23 de diciembre de 2013

NAVIDAD: ALEGRÍA Y ESPERANZA

La Navidad es (está llamada a ser) un tiempo de alegría y de esperanza. De alegría porque en él se recuerda y agradece la presencia del amor de Dios en la vida de todos los días, “tanto amó Dios al mundo que envió a su propio Hijo”, dice el evangelio de Juan. Los evangelios nos dan las coordenadas históricas del nacimiento en un pesebre en la periferia de un pequeño pueblo, que, salvo ciertos pastores, ignoró el hecho. Sin embargo, fue el humilde inicio de una presencia que va más allá de las fronteras del mundo cristiano y se extiende a la humanidad entera, hermanándonos en lo más profundo de nosotros mismos. Entre otras cosas, eso nos hace responsables los unos de los otros, lo expresa la pregunta de Dios a Caín, en las primeras páginas de la Biblia: “¿dónde está tu hermano?”, fraternidad que se arraiga en la filiación, todos somos hijas e hijos de Dios.

La relación y solidaridad con el otro nos hace seres humanos auténticos, por ello la paz, que implica integridad y concordia, es un tema navideño. Esa es la razón de su íntimo vínculo con la justicia en tanto reconocimiento de la dignidad y derechos de toda persona, sin justicia no hay paz dice, a cada paso la Biblia. Solo se acoge el don del amor de Dios –que recuerda la Navidad– en la medida en que inspira una vida marcada por el compromiso y servicio hacia los otros, en particular hacia los más pobres y olvidados. La Navidad no es una breve pausa de paz –una puesta entre paréntesis– en medio de la indiferencia ante la postergación y el sufrimiento de tantos, sobre todo de aquellos que Jesús considera sus preferidos, como el papa Francisco no cesa de repetirlo.
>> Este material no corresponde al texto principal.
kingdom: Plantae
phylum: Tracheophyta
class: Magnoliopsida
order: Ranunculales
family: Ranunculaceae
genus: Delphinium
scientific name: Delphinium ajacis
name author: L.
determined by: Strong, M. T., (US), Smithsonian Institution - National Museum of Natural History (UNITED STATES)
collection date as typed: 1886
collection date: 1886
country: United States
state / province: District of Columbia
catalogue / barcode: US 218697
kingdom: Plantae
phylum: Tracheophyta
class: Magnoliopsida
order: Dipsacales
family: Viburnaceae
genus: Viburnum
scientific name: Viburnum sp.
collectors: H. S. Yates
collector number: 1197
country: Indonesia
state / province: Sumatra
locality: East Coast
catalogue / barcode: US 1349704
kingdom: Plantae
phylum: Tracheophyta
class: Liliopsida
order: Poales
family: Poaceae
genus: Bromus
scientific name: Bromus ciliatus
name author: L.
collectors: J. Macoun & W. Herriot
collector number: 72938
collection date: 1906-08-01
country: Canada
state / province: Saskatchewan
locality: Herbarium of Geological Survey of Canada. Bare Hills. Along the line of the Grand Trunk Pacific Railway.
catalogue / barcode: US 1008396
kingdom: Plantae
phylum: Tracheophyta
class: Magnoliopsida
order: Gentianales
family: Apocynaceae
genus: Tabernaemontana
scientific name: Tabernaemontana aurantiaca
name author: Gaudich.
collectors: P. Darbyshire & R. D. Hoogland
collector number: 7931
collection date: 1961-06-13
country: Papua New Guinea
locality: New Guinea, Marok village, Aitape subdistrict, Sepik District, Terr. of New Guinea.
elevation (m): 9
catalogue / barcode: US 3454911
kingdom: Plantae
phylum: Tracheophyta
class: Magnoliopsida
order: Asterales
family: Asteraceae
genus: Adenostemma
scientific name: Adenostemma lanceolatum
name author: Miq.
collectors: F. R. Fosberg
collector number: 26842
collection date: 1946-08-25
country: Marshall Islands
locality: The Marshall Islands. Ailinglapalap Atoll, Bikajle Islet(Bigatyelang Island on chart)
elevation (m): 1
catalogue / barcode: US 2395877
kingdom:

La Navidad es, asimismo, un tiempo de esperanza. Algo que parecería ir a contracorriente del curso presente de la historia, ante la pobreza y la marginación de personas y pueblos, el hambre de mil millones de seres humanos en el mundo actual, una desigualdad creciente en nuestro país que hace que el presente desarrollo económico reserve migajas para los más pobres, que salen de la miseria y poco después regresan a ella –y todo a pie o a lo más en combis– según volubles datos estadísticos, el desconocimiento del derecho de los pobres a tener los mismos derechos (y no todos económicos) que todos los demás. En esas condiciones ¿cómo vivir la alegría de que hablábamos?, ¿cómo encarnar la esperanza en nuestra realidad?, ¿cómo hacer que la Navidad sea un motivo de “alegría para todo el pueblo”, según afirma el evangelio de Lucas?

La esperanza es, en primer lugar un don de Dios, un don que debe ser acogido creando en la historia, en nuestro mundo, en la vida de todos los días, razones de esperar; ello supone compromisos realistas y transformadores de situaciones que no corresponden a las exigencias del Evangelio. Desde la primera Navidad no es posible separar la historia humana de la fe cristiana. Cuando a Jesús le preguntaban dónde vivía respondía que lo siguieran y lo vieran ellos mismos; si lo interrogaban por su identidad, decía vean mis obras, obras de compasión, de misericordia, es decir con el corazón puesto en el mísero, en el pobre, el sufriente, el insignificante. Y con ternura como dice, y con mucha razón, el papa Francisco.

Por otra parte, esperar no es aguardar pasivamente, debe llevar al empeño de forjar activamente razones de esperanza, en nuestro caminar, y dar cuenta de ello. La esperanza en el amor de Dios es una vivencia que no se confunde con una utopía histórica o un proyecto social; pero, puede ser un factor, entre otros, que los genere en la medida en que ellos permiten encontrar los caminos concretos para llevar a cabo la voluntad de construir una sociedad justa y fraterna. No hablamos de una esperanza fácil, pero por frágil que pueda parecer, en algunos momentos, es capaz de echar raíces en el mundo de la insignificancia social, en el mundo del pobre, de encenderse, aun en medio de situaciones difíciles, y de mantenerse viva y creativa.

Evitemos que el consumismo de estos días consuma nuestro testimonio del mensaje de fe y amor por toda persona, y en particular por los que sufren pobreza y olvido, que Jesucristo nos ha legado.